MILANO (Enviado especial) -- “Y marca un gol/marca un gol/y Sergio Ramos marca un gol”. Los hinchas de Real Madrid que citiaron Milán en la tarde del sábado creían que cantaban una tonada conmemorativa, de Lisboa 2014 por ejemplo, para mofarse del Atlético, pero en realidad se trataba de una canción premonitoria.
Una vez más, Sergio Ramos fue figura en una final de la Champions League. Y una vez más se consagró campeón. Si hace dos años, en Portugal, se destacó con el tanto agónico que evitó la derrota, esta vez su gol parecía encaminar una victoria mucho más fácil de lo que fue.
La gran final resultó ser mucho más entretenida de lo que esperábamos pero se definió, tal como anticipamos, en pequeños detalles. Ganó el que aprovechó mejor los errores rivales. Y Sergio Ramos, a los 15 minutos, fue el primero en sacar ventaja de una falla ajena.
Más allá del medio cuerpo fuera de juego, difícil de ver en el campo, Atlético cometió demasiados errores en esa jugada. Bale anticipó a Torres y a Filipe Luis, y el propio Ramos le ganó la posición a Godín. Mucho y muy temprano para un equipo sólido como el de Simeone. En especial en pelota parada, una gerencia que los merengues administran tan bien.

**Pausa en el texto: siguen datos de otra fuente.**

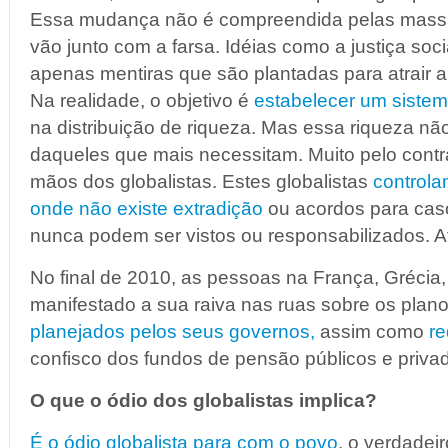
Essa mudança não é compreendida pelas massa
vão junto com a farsa. Idéias como a justiça soc
apenas mentiras que são plantadas para atrair 
Na realidade, o objetivo é
estabelecer um siste
na distribuição de riqueza. Mas essa riqueza n
daqueles que mais necessitam. Muito pelo contrá
mãos dos globalistas. Estes globalistas
controla
onde não existe extradição
ou acordos para caso
nunca podem ser vistos ou responsabilizados. A
No final de 2010, as pessoas na França, Grécia, I
manifestado a sua raiva nas ruas sobre os plan
planejados pelos seus governos,
assim como
re
confisco dos fundos de pensão públicos e privad
O que o ódio dos globalistas implica?
É o ódio globalista para com o povo
, o verdadeir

En esa primera parte, el equipo de Ramos se mostró en completo dominio. Manejó la pelota con velocidad y supo desarmar casi todos los ataques de Atlético antes de su gestación. Casemiro fue clave para eso. El capitán andaluz completó la tarea las pocas veces que se acercaron a Keylor Navas.
"Tenemos que saber sufrir", había dicho Ramos antes de la final. El segundo tiempo fue una maestría en esa materia. En el inicio, Sergio dejó a Pepe con Torres y el brasileño le cometió penal. Keylor, el arquero menos vencido de esta Champions, le negó el gol a Griezmann. Poco a poco, Real se atrasó y Atlético se vino por el empate.

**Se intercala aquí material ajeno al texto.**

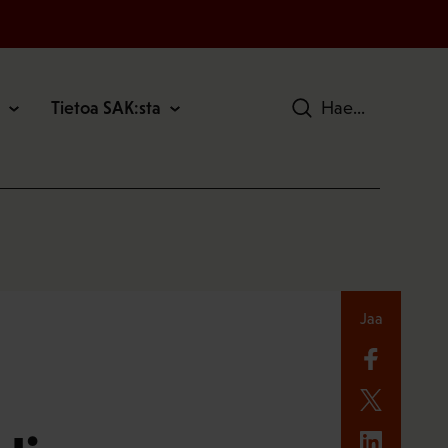
Tietoa SAK:sta
Hae
Jaa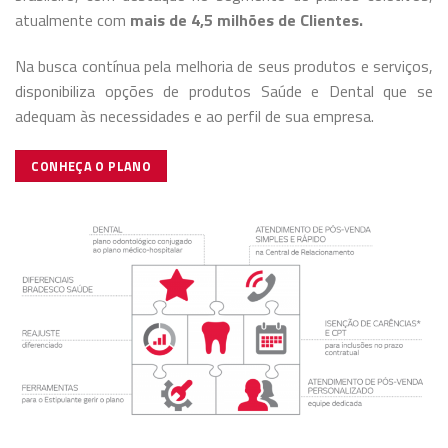
atualmente com
mais de 4,5 milhões de Clientes.
Na busca contínua pela melhoria de seus produtos e serviços,
disponibiliza opções de produtos Saúde e Dental que se
adequam às necessidades e ao perfil de sua empresa.
CONHEÇA O PLANO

Los blancos dejaron de hacer lo único que les había pedido Zidane: “correr”. El equipo se volvió estático, juntó líneas hacía atrás y pasó a defender demasiado cerca de su arco con un medio de cinco que incluía a Bale y a Cristiano en las bandas. Abandonó todo protagonismo y renunció a presionar arriba. Esperó por alguna chance en la contra. Las tuvo, Benzema no pudo liquidar, pero las dejó pasar.

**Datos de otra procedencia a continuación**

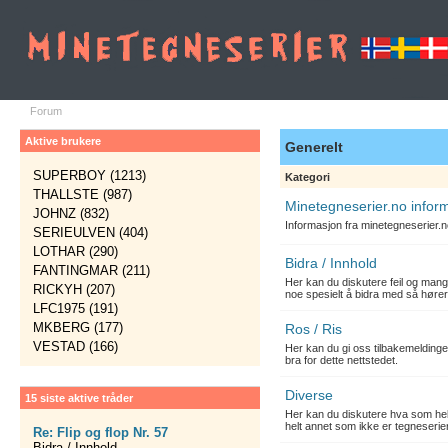
Forum
Aktive brukere
Generelt
SUPERBOY (1213)
Kategori
THALLSTE (987)
Minetegneserier.no infor
JOHNZ (832)
Informasjon fra minetegneserier.
SERIEULVEN (404)
LOTHAR (290)
Bidra / Innhold
FANTINGMAR (211)
Her kan du diskutere feil og mang
RICKYH (207)
noe spesielt å bidra med så hører
LFC1975 (191)
MKBERG (177)
Ros / Ris
VESTAD (166)
Her kan du gi oss tilbakemelding
bra for dette nettstedet.
Diverse
15 siste aktive tråder
Her kan du diskutere hva som hels
helt annet som ikke er tegneserier
Re: Flip og flop Nr. 57
Bidra / Innhold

La ineficacia la pagó con zozobra. Ramos se encargó de sellar los huecos defensivos que comenzaban a quedar mientras Pepe se dedicaba a simular faltas, Marcelo no gravitaba ni en ataque ni en defensa y Danilo, que ingresó por el lesionado Carvajal, confirmaba los temores que lo sacaron del equipo. En la única vez que el capitán no llegó a cubrir la espalda del lateral brasileño Atlético consiguió el empate.
Solo faltaban once minutos para el final. Todo tenía la pinta de ser la revancha tan promocionada. Esta vez Atlético igualaba en el final del partido, Real estaba liquidado físicamente y los colchoneros se venían por la victoria.
Entonces apareció el capitán merengue. Con los brazos en alto, arengando al público para que empuje al equipo, con un par de gritos en la cancha y con intervenciones decisivas consolidó el protagonismo que su temprano gol le había garantizado. Pasó el tiempo, no hubo venganza atlética y ambos parecía demasiado agotados para definir de otra forma que en los penales.
Sergio Ramos abrió la cuarta ronda. Fue el jugador más silbado por el estadio de los nueve que ejecutaron. La presión lo agrandó. Lo pateó con la jerarquía de un campeón mundial, bicampeón europeo (de clubes y selecciones) y tricampeón de Liga. Luego, Juanfran falló el suyo. Cristiano llegó para robarse la gloria y la tapa de los diarios.
Con grandeza, Ramos saludó uno a uno a sus rivales. Después, levantó la Undécima. Y se metió de lleno en la historia grande de Real Madrid. Como el caudillo que es.